_Task objective_. Retype exactly the lines below, starting with the line that contains "10.3K subscribers" and ending with the last line; leave out any pictures.

_Data entries_.
****
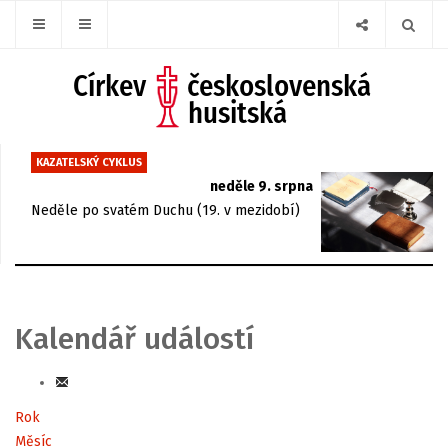
KAZATELSKÝ CYKLUS
neděle 9. srpna
Neděle po svatém Duchu (19. v mezidobí)
Kalendář událostí
Rok
Měsíc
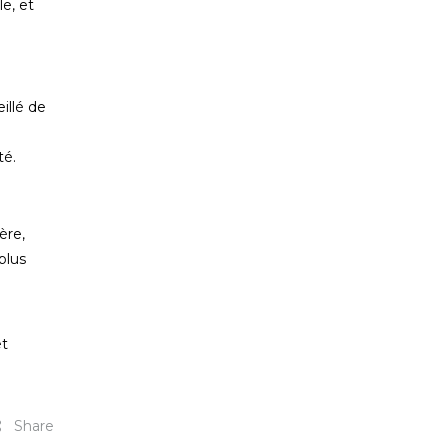
e, et
illé de
té.
ère,
plus
et
Share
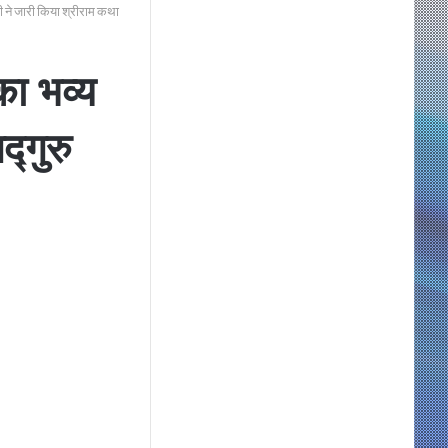
 ने जारी किया श्रीराम कथा
ा भव्य
्गुरु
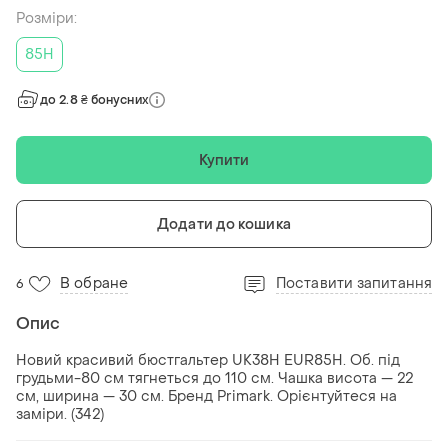
Розміри:
85H
до 2.8 ₴ бонусних
Купити
Додати до кошика
В обране
Поставити запитання
6
Опис
Новий красивий бюстгальтер UК38H EUR85H. Об. під
грудьми-80 см тягнеться до 110 см. Чашка висота — 22
см, ширина — 30 см. Бренд Primark. Орієнтуйтеся на
заміри. (342)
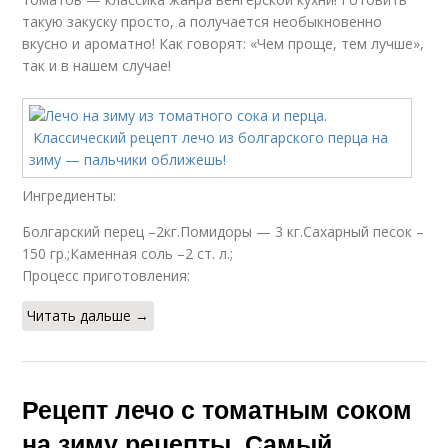
такую закуску просто, а получается необыкновенно
вкусно и ароматно! Как говорят: «Чем проще, тем лучше»,
так и в нашем случае!
Ингредиенты:
Болгарский перец –2кг.Помидоры — 3 кг.Сахарный песок –
150 гр.;Каменная соль –2 ст. л.;
Процесс приготовления:
Читать дальше →
Рецепт лечо с томатным соком
на зиму рецепты. Самый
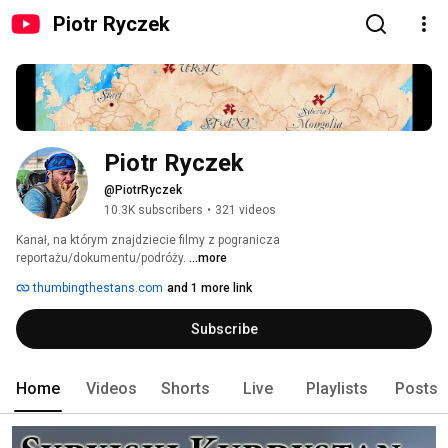
Piotr Ryczek
Piotr Ryczek
@PiotrRyczek
10.3K subscribers
•
321 videos
Kanał, na którym znajdziecie filmy z pogranicza 
reportażu/dokumentu/podróży. 
...more
thumbingthestans.com
and 1 more link
Subscribe
Home
Videos
Shorts
Live
Playlists
Posts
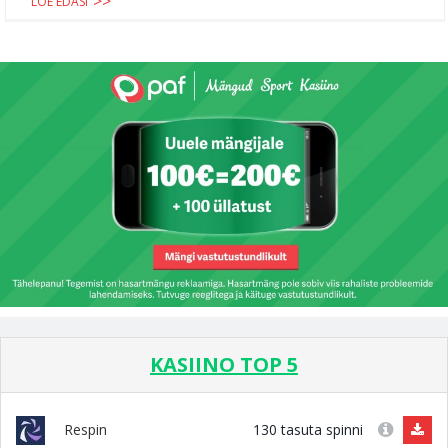
LOE EDASI
KASIINO TOP 5
130 tasuta spinni
Respin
****
_Result for this task_.
10.3K subscribers
•
321 videos
Kanał, na którym znajdziecie filmy z pogranicza 
reportażu/dokumentu/podróży. 
...more
thumbingthestans.com
and 1 more link
Subscribe
Home
Videos
Shorts
Live
Playlists
Posts
LOE EDASI
KASIINO TOP 5
130 tasuta spinni
Respin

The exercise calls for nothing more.